Lorenzin: “Non accetterò mai il baratto tra risparmi e vita umana. Un anno in più per chi è malato non ha prezzo”
La platea degli oncologi ha infatti manifestato nelle parole del presidente Pinto tutta la soddisfazione per il risultato ottenuto che rappresenta un esempio concreto “di cosa si possa fare quando istituzioni e mondo scientifico lavorano insieme”.
Da qui la proposta di un “Patto per l’oncologia” che Lorenzin ha fatto subito sua inserendola nel più ampio scenario della strategia di collaborazione e sinergia inaugurato con il Patto per la Salute del 2014 tra Stato e Regioni del quale, ha detto il ministro, “la nuova legge di Bilancio rappresenta una naturale continuità in termini applicativi e di messa in campo di fondi e interventi riorganizzativi del sistema verso quell’obbiettivo di salvaguardia e rilancio della sanità universale che resta il nostro faro”.
“Una scelta non scontata, ha sottolineato il ministro, quella dell’universalismo sanitario, che ormai è quasi un miraggio in molti Paesi europei per non parlare degli Stati Uniti”.
“E invece noi in Italia teniamo la barra dritta su questa conquista entrata ormai nel Dna del nostro welfare”, ha proseguito Lorenzin.
E in questa scelta di campo si colloca anche il fondo per l’innovazione che quest’anno rifinanzia il fondo già previsto e inserisce nel nostro paniere sanitario un altro fondo specifico per l’oncologia. “E’ una scelta innovativa nel panorama internazionale, basata sulla presa d’atto che ormai la farmaceutica non è più quella di anche solo 10 anni fa”, ha spiegato Lorenzin.
“Oggi dobbiamo essere capaci di affrontare con strumenti nuovi quello che definirei un vero e proprio ‘Rinascimento scientifico’, ha aggiunto, senza dar luogo a discriminazioni e a pazienti di serie A o B a seconda del luogo di residenza”.
“La logica dei fondi nazionali è proprio questa, ha continuato, e punta a dare a tutte le Regioni le stesse chance di accesso ai farmaci innovativi senza penalizzare nessuno”.

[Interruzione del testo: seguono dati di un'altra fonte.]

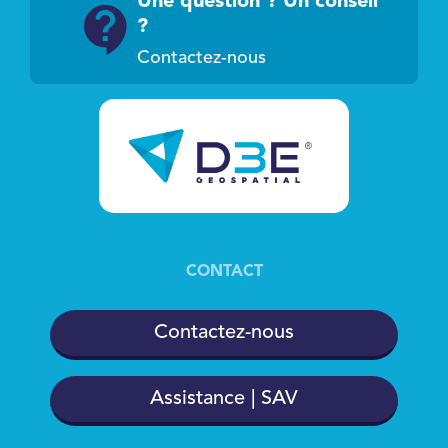
Une question ? Un conseil
?
Contactez-nous
CONTACT
Contactez-nous
Assistance | SAV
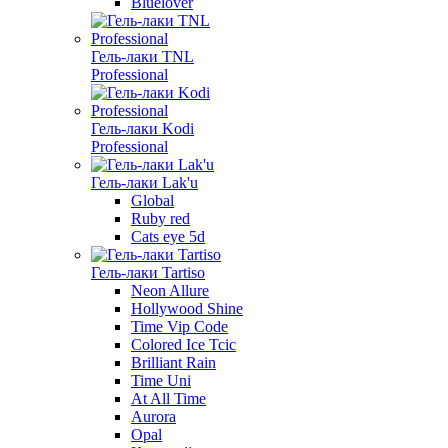
Bluelover
Гель-лаки TNL
Professional
Гель-лаки Kodi
Professional
Гель-лаки Lak'u
Global
Ruby red
Cats eye 5d
Гель-лаки Tartiso
Neon Allure
Hollywood Shine
Time Vip Code
Colored Ice Tcic
Brilliant Rain
Time Uni
At All Time
Aurora
Opal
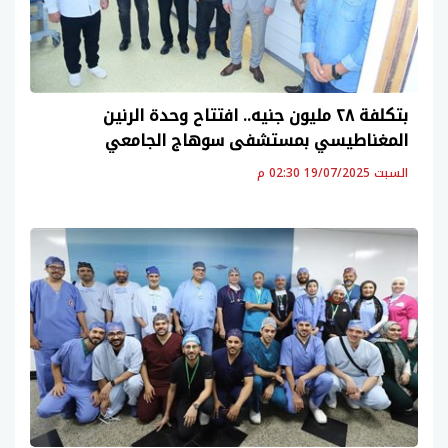
بتكلفة ٢٨ مليون جنيه.. افتتاح وحدة الرنين
المغناطيسي بمستشفى سوهاج الجامعي
السبت 19/07/2025 02:30 م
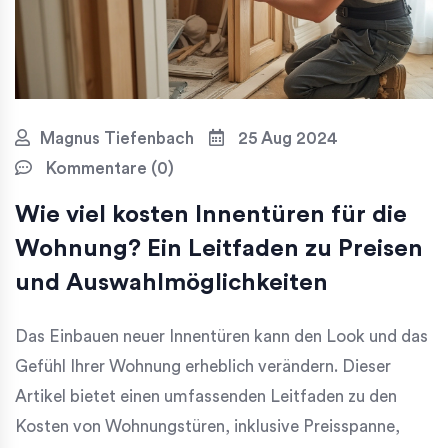
Magnus Tiefenbach
25 Aug 2024
Kommentare (0)
Wie viel kosten Innentüren für die
Wohnung? Ein Leitfaden zu Preisen
und Auswahlmöglichkeiten
Das Einbauen neuer Innentüren kann den Look und das
Gefühl Ihrer Wohnung erheblich verändern. Dieser
Artikel bietet einen umfassenden Leitfaden zu den
Kosten von Wohnungstüren, inklusive Preisspanne,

“In questi anni al ministero e nei miei confronti internazionali mi è capitato spesso di sentire ragionamenti sul costo beneficio dell’innovazione, ha detto ancora Lorenzin, ma sentire mettere sulla bilancia, magari con qualche scetticismo, gli anni di vita che si potrebbero guadagnare per chi oggi non ha speranza e i costi che ciò comporta per il sistema sanitario, mi troverà sempre contraria”.
“Io non accetterò mai questo baratto, ha detto, anche un solo anno di vita in più per chi è malato è un bene irrinunciabile che non ha prezzo”.
E infine “l’unico passaggio politico”, come lo ha definito lei stessa, al referendum del 4 dicembre. “Votare Sì vuol dire ridare indirizzi nazionali alla sanità correggendo le distorsioni, non volute ma reali, che l’attuale Titolo V ha creato. Vuol dire, per fare due esempi, avere realmente un prontuario farmaceutico nazionale e stessi piani diagnostico-terapeutici in tutta Italia. Un traguardo alla nostra portata che penso debba farci riflettere seriamente su come votare il 4 dicembre”.